Zidane é desses seres humanos que parecem ter na cabeceira da cama um controle remoto da vida. Está ao alcance das mãos o comando irredutível das coisas que o cercam, dos planos da vida. Ele é desses que subvertem a ordem natural e para a vida tem um plano, sempre. Os mortais são descompassados pelo tempo, ficam à merce de qualquer vendaval de novidades. Zidane está sempre sentado no lado oposto, observando.

Assumir o Real Madrid B foi um passo de humildade muito bem calculado, coisa de camisa 10. É algo de sua índole ter a consciência e a resistência para começar por onde todos devem, mas poucos querem: o começo. Categorias menores em que sua posição de ídolo recém aposentado o credenciaria a emplacar quaisquer discursos que soassem necessários. Mais do que cones, traves, elásticos ou planos, Zidane tem ao seu lado o poder da palavra de quem faz e fez o que de melhor o futebol já viu.

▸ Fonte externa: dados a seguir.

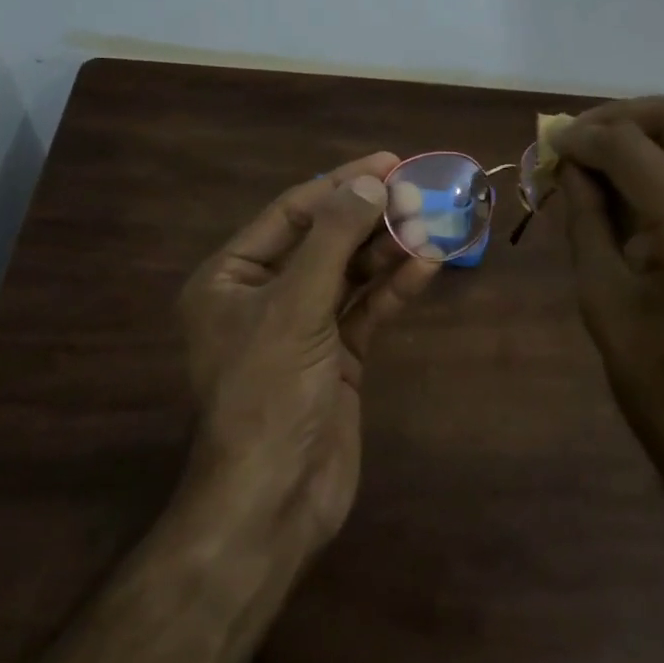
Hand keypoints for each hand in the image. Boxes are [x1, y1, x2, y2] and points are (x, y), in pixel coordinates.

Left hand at [177, 153, 438, 557]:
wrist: (276, 500)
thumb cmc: (269, 394)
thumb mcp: (295, 308)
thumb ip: (332, 240)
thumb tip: (368, 182)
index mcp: (230, 278)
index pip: (291, 213)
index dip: (340, 184)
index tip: (387, 162)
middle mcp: (264, 296)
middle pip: (325, 239)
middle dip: (371, 215)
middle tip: (419, 189)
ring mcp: (303, 327)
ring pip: (351, 273)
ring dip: (389, 248)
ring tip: (433, 220)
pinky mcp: (337, 356)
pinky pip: (367, 309)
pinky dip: (395, 287)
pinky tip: (429, 263)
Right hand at [555, 96, 663, 542]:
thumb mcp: (604, 302)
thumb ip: (586, 220)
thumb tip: (570, 169)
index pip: (629, 146)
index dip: (583, 136)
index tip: (552, 142)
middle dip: (628, 117)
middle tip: (586, 140)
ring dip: (661, 140)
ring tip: (617, 167)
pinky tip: (660, 201)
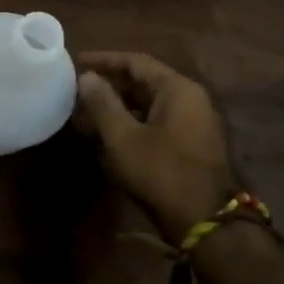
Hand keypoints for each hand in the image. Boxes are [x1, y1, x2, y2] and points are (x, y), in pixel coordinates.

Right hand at [73, 51, 237, 242]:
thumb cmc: (161, 172)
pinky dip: (134, 120)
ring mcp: (197, 123)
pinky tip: (112, 132)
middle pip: (146, 81)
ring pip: (152, 102)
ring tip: (90, 110)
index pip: (137, 62)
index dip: (105, 60)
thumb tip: (87, 77)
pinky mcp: (194, 144)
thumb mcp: (122, 137)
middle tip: (80, 87)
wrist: (206, 223)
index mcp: (178, 90)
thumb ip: (102, 103)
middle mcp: (192, 100)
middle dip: (111, 83)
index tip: (77, 61)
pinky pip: (159, 120)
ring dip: (121, 104)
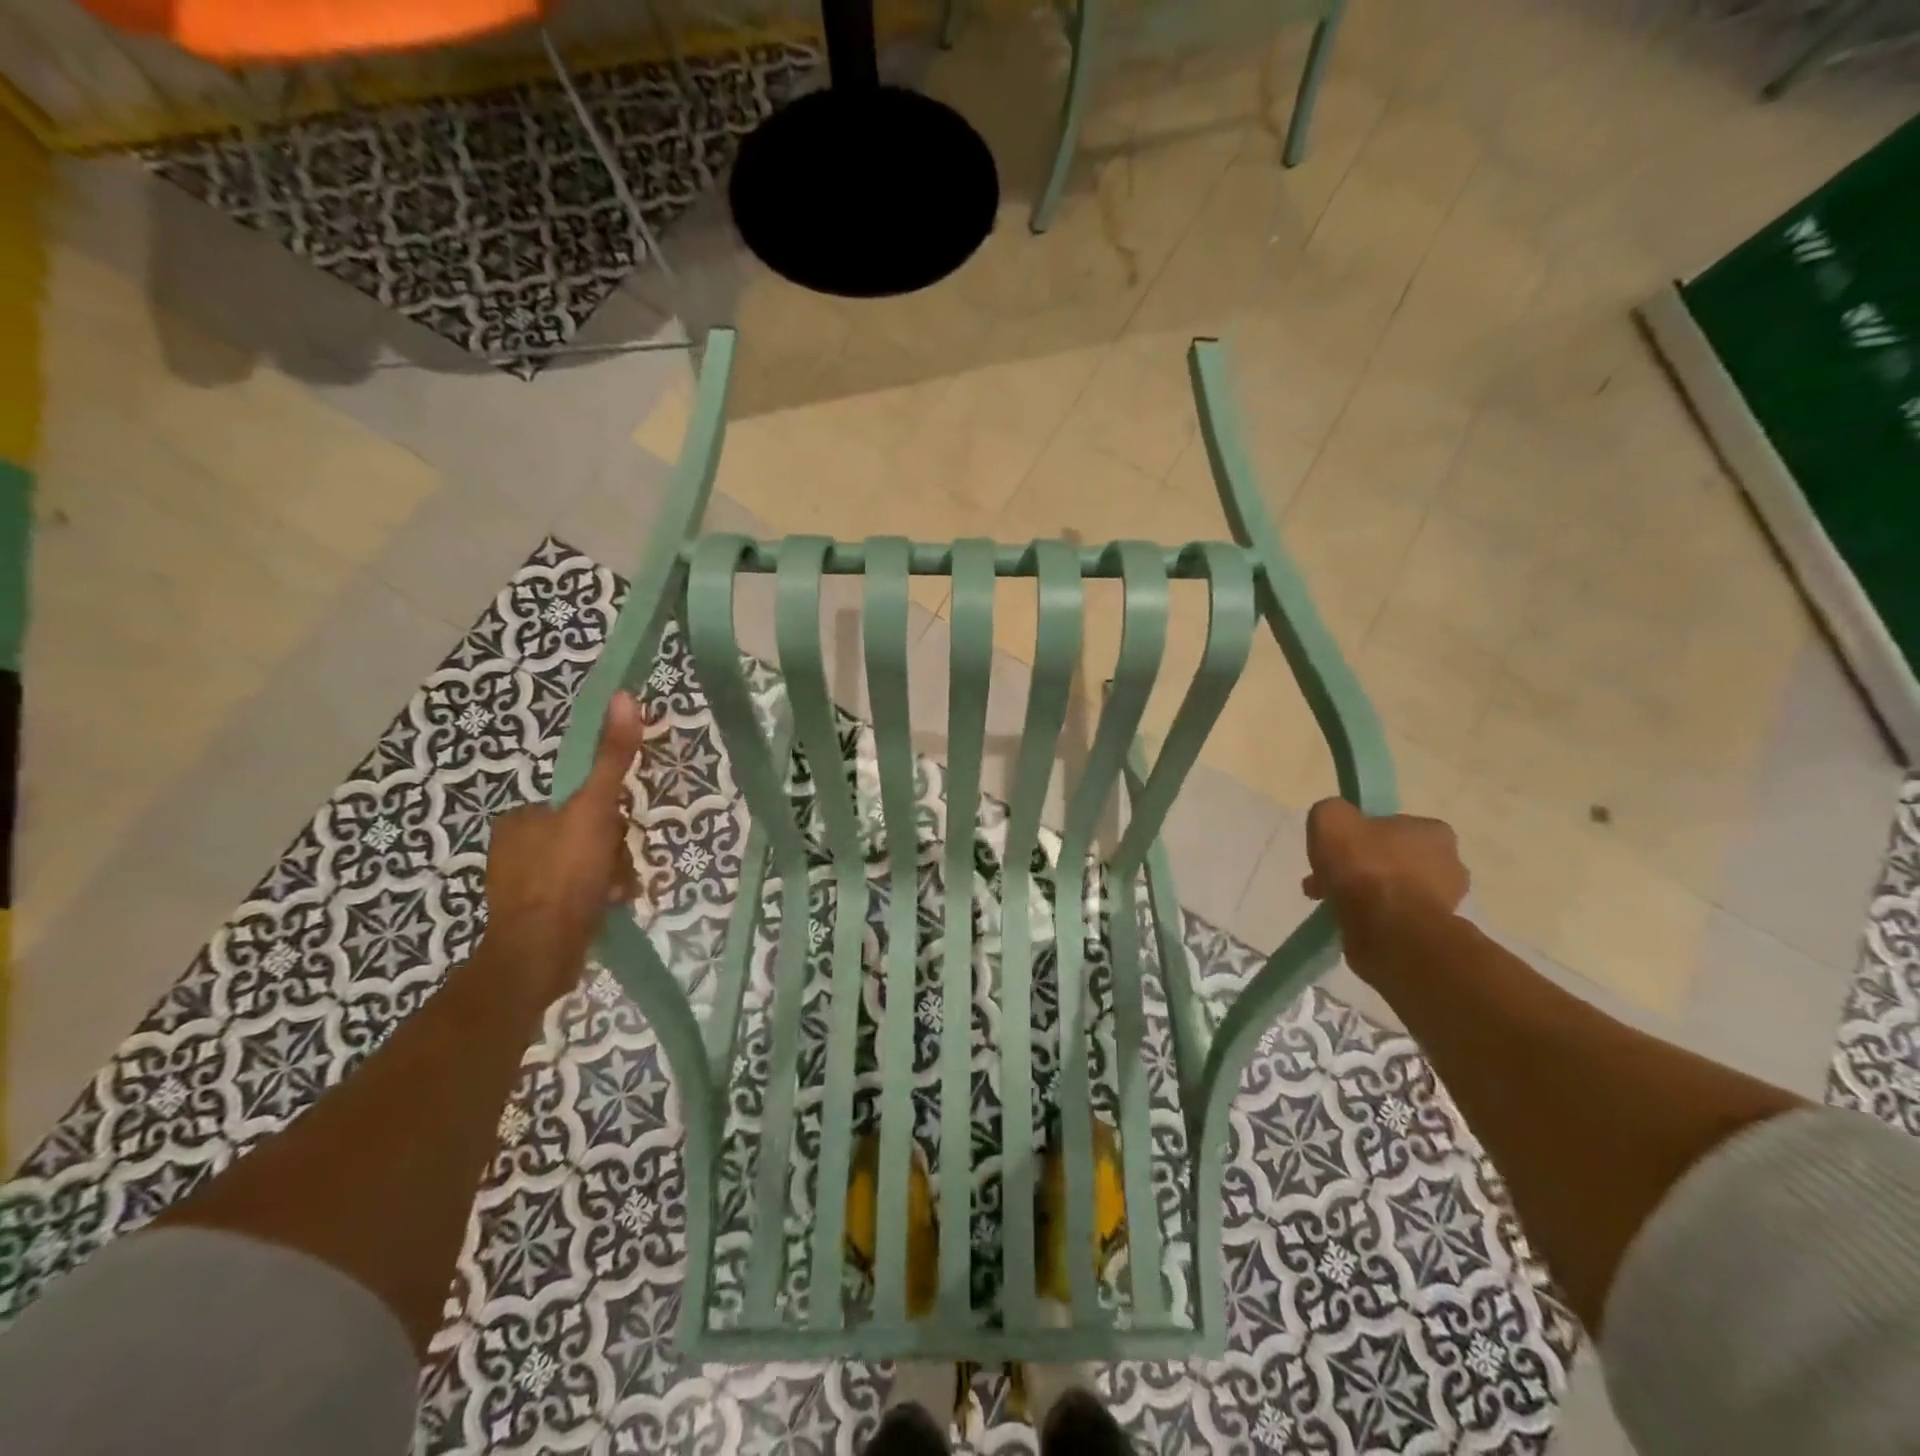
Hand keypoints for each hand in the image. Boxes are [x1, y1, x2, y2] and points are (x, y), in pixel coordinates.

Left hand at [476, 692, 645, 1006]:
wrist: (538, 956)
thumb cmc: (565, 878)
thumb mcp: (594, 811)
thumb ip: (612, 758)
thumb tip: (623, 696)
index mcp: (521, 819)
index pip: (582, 802)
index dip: (607, 817)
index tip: (615, 834)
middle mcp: (516, 847)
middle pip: (589, 834)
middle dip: (613, 851)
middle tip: (617, 870)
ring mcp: (523, 884)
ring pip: (589, 865)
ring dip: (613, 874)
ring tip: (617, 893)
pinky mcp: (535, 915)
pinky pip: (580, 893)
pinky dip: (599, 897)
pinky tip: (609, 907)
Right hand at [1303, 798, 1468, 963]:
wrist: (1388, 929)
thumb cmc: (1364, 866)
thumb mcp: (1331, 818)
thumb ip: (1332, 812)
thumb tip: (1336, 822)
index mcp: (1433, 831)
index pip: (1393, 826)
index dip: (1360, 835)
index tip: (1337, 849)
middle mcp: (1449, 864)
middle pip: (1393, 860)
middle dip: (1361, 868)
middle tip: (1328, 880)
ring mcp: (1445, 902)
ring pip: (1393, 890)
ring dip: (1365, 895)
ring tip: (1331, 904)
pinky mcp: (1432, 933)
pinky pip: (1394, 918)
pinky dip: (1372, 918)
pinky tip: (1348, 921)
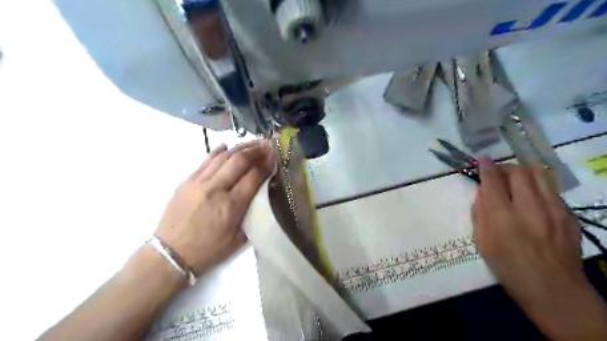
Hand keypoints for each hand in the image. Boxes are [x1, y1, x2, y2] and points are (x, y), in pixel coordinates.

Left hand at [155, 140, 275, 274]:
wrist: (171, 254)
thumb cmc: (208, 250)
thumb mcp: (238, 239)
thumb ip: (252, 215)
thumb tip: (262, 195)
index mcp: (231, 206)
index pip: (254, 176)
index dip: (267, 164)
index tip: (275, 157)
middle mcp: (215, 189)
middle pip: (239, 161)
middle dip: (256, 151)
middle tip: (267, 145)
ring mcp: (198, 183)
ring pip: (223, 157)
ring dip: (240, 147)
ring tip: (252, 143)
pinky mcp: (187, 181)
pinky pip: (204, 161)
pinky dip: (217, 152)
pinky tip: (226, 146)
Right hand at [474, 160, 606, 340]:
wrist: (553, 289)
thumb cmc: (508, 267)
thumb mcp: (482, 241)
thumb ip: (480, 213)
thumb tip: (482, 192)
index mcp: (502, 217)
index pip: (492, 180)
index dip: (486, 166)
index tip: (481, 159)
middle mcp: (529, 208)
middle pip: (518, 171)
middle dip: (504, 166)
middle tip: (497, 173)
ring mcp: (553, 210)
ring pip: (539, 175)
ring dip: (523, 171)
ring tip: (515, 179)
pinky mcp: (568, 215)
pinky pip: (551, 190)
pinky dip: (537, 186)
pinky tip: (532, 198)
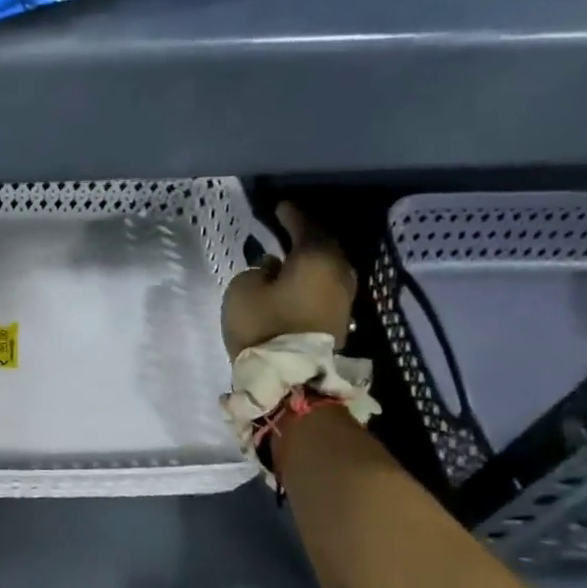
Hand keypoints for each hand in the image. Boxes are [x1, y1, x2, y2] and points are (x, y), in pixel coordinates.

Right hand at [221, 202, 357, 357]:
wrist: (290, 380)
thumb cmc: (263, 325)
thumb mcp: (243, 289)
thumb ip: (257, 270)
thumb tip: (272, 268)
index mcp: (317, 258)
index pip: (305, 226)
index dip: (290, 215)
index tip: (278, 207)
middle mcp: (338, 273)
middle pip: (322, 246)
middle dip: (305, 236)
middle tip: (285, 229)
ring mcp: (343, 298)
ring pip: (327, 268)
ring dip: (309, 260)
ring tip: (288, 256)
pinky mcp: (339, 320)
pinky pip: (325, 287)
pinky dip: (311, 279)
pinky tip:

Janeiro, naturalmente o rito dos astros de iniciar o ciclo, das estrelas engrenarem seus momentos, foi a passagem para o francês. Rafa Benítes deixava o time principal dos merengues a ele estendeu o tapete para o primeiro momento como técnico profissional. Lembram do plano? Evidentemente a humildade de começar vislumbrava esse passo no horizonte em que a ele coube a função de trazer rumo e direção a um enorme e bagunçado elenco de estrelas.

Foi como conduzir a bola da defesa ao ataque fatal em três ou quatro passos, um giro trezentos e sessenta por cima da bola, a cabeça levantada para um passe de precisão militar até os pés de qualquer um soldadinho de Zidane que a conduziria até as redes. Nesse novo cargo, conduziu a ele até uma fileira de taças. Não fosse bom o suficiente o bi-campeonato espanhol, carregou consigo uma glória que não guarda precedentes, tampouco terá sucessores.

Quinta-feira, 31/05/2018, coletiva no Real Madrid, o tri-campeão consecutivo da Champions League, o maior torneio do mundo. O clube treze vezes dono da orelhuda, o técnico que conduziu esse processo de reavivar na memória e no campo quem é o maior do planeta. Foi a despedida. Coisa de craque. Zidane comunicou em frases rápidas e simples que era a hora de terminar:

“Eu tomei a decisão de não continuar como técnico do Real Madrid, é um momento raro, mas esse time precisa de uma mudança para continuar ganhando, precisa de outro discurso, outra metodologia de trabalho e é por isso que tomei essa decisão”

Mestre nos discursos, também. Soube se sair à francesa, discreto, elegante, humilde e genial. Eterniza seu nome no panteão dos técnicos sem quaisquer riscos contra sua imagem. Termina reluzente, brilhante, sem margem de erro. Coisa de gênio. Zidane sai, o legado do ídolo, ainda em vida para assistir sua canonização, segue a todo vapor debaixo de seus olhos nada cansados e de sua mente tão brilhante.